+++ INPUT FOR THIS TASK +++
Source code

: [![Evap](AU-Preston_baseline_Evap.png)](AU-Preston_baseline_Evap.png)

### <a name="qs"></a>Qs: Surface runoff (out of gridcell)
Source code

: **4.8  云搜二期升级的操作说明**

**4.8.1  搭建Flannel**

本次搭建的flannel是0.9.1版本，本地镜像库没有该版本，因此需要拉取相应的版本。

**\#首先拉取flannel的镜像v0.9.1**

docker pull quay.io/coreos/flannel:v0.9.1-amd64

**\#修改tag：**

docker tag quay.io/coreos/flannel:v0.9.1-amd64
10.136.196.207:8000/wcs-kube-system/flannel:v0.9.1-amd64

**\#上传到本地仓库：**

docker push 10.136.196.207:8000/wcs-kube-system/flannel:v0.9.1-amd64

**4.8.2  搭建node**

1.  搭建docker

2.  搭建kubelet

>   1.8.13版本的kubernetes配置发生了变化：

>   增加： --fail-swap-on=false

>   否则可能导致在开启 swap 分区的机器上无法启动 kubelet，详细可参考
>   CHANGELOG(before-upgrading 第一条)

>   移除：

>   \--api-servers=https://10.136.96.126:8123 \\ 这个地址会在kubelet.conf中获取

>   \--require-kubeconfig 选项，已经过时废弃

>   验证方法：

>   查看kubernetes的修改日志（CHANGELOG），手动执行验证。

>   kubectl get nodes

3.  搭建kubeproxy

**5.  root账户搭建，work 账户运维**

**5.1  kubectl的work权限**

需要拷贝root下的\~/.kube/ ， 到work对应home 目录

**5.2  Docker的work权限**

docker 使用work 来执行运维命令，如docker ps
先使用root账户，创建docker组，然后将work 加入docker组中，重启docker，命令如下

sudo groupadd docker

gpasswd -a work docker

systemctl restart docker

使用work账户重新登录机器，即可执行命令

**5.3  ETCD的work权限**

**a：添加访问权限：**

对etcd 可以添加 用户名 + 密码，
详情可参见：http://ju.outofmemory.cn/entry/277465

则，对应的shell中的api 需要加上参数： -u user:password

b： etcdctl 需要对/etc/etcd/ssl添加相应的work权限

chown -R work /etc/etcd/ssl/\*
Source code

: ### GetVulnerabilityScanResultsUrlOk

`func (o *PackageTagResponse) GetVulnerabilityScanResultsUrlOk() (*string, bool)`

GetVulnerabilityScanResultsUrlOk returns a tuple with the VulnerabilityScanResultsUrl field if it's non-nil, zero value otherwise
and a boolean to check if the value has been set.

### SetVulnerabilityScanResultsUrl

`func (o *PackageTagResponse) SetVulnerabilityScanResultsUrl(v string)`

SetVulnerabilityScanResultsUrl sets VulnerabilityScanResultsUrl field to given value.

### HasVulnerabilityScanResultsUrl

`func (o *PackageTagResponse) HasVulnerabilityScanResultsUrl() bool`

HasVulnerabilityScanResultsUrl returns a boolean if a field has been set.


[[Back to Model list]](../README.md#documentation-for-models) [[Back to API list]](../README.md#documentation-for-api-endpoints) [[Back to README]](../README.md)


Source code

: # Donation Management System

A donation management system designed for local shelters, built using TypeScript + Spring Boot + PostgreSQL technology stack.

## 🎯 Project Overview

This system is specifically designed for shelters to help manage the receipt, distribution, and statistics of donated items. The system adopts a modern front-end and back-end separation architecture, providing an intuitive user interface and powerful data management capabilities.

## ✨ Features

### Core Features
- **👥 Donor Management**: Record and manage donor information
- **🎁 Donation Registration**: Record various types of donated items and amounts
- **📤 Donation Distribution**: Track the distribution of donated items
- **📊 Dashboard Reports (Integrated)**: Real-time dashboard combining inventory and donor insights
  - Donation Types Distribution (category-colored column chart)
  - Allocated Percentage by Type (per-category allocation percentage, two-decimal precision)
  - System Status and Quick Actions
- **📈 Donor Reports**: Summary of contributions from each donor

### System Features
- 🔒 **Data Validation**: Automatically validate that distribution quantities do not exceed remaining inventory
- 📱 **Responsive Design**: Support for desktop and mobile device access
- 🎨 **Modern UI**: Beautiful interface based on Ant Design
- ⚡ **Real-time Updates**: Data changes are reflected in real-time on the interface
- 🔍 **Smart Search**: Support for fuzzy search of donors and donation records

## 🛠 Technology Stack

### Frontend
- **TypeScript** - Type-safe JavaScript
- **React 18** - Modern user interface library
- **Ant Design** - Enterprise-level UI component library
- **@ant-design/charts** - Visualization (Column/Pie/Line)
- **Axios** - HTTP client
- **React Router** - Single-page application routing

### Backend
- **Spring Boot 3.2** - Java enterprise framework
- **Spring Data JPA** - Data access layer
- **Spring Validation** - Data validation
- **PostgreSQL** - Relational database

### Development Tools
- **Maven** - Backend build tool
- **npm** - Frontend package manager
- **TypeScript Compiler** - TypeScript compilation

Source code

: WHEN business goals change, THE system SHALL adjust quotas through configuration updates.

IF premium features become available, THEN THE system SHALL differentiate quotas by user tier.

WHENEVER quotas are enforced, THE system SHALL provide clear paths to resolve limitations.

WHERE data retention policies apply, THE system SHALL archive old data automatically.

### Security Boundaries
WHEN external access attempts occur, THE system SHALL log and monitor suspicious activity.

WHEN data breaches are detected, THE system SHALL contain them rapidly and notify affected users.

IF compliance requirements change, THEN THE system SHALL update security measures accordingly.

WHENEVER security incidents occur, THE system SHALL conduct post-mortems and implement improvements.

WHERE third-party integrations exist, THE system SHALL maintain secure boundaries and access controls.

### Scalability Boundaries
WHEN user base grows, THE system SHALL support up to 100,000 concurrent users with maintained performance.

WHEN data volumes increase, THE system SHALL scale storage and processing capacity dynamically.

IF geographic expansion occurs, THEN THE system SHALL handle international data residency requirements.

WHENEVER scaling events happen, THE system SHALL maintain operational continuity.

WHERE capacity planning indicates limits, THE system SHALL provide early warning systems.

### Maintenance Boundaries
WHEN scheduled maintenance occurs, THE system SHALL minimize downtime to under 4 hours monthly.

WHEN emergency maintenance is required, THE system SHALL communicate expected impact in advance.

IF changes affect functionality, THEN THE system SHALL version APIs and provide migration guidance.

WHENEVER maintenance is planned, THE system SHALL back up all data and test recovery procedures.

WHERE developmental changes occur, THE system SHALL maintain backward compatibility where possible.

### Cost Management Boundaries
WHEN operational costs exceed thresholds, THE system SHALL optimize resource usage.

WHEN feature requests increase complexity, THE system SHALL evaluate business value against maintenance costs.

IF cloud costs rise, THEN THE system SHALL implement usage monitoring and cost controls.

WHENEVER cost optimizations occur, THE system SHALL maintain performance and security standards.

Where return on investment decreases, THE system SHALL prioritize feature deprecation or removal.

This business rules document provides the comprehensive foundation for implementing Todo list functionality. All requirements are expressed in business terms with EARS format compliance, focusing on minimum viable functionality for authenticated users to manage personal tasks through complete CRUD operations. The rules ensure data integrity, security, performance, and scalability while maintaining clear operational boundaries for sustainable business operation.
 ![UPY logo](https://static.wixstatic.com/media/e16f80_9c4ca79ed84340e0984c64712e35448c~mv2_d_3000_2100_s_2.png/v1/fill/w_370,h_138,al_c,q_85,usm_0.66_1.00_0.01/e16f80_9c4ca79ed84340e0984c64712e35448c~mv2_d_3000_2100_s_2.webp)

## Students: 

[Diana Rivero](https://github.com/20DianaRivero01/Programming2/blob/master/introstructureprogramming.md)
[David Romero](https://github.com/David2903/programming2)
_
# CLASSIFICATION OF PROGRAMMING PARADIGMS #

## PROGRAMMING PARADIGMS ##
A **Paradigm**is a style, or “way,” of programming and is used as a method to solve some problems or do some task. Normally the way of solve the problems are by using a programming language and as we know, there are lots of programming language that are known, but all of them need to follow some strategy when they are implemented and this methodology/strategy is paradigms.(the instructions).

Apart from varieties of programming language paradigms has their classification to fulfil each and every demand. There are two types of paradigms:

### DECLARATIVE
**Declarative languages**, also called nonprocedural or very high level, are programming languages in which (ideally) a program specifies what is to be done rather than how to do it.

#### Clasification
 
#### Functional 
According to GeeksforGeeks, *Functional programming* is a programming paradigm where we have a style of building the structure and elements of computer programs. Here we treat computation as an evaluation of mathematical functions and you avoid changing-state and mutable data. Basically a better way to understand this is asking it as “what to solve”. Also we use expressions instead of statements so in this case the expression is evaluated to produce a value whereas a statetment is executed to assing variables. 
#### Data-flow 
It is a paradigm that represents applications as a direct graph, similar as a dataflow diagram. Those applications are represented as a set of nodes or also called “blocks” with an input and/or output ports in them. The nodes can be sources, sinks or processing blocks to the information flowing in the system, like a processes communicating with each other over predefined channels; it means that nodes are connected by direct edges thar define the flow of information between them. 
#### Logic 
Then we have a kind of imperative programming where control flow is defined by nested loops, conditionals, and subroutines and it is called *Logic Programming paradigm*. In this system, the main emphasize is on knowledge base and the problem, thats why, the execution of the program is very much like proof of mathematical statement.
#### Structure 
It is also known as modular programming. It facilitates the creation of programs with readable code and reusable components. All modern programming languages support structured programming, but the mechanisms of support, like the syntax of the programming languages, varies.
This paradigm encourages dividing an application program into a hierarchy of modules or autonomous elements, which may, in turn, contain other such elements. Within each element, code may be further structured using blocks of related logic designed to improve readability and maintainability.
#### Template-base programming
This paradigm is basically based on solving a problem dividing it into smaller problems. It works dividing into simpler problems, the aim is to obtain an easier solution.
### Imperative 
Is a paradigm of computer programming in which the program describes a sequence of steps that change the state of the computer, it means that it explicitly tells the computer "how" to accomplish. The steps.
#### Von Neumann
+++
EXERCISE PROMPT ▸
Please return each line of the data above in which the word "like" occurs.

ANSWER TO THE PROBLEM ▸
It is a paradigm that represents applications as a direct graph, similar as a dataflow diagram. Those applications are represented as a set of nodes or also called “blocks” with an input and/or output ports in them. The nodes can be sources, sinks or processing blocks to the information flowing in the system, like a processes communicating with each other over predefined channels; it means that nodes are connected by direct edges thar define the flow of information between them. 
Then we have a kind of imperative programming where control flow is defined by nested loops, conditionals, and subroutines and it is called *Logic Programming paradigm*. In this system, the main emphasize is on knowledge base and the problem, thats why, the execution of the program is very much like proof of mathematical statement.
It is also known as modular programming. It facilitates the creation of programs with readable code and reusable components. All modern programming languages support structured programming, but the mechanisms of support, like the syntax of the programming languages, varies.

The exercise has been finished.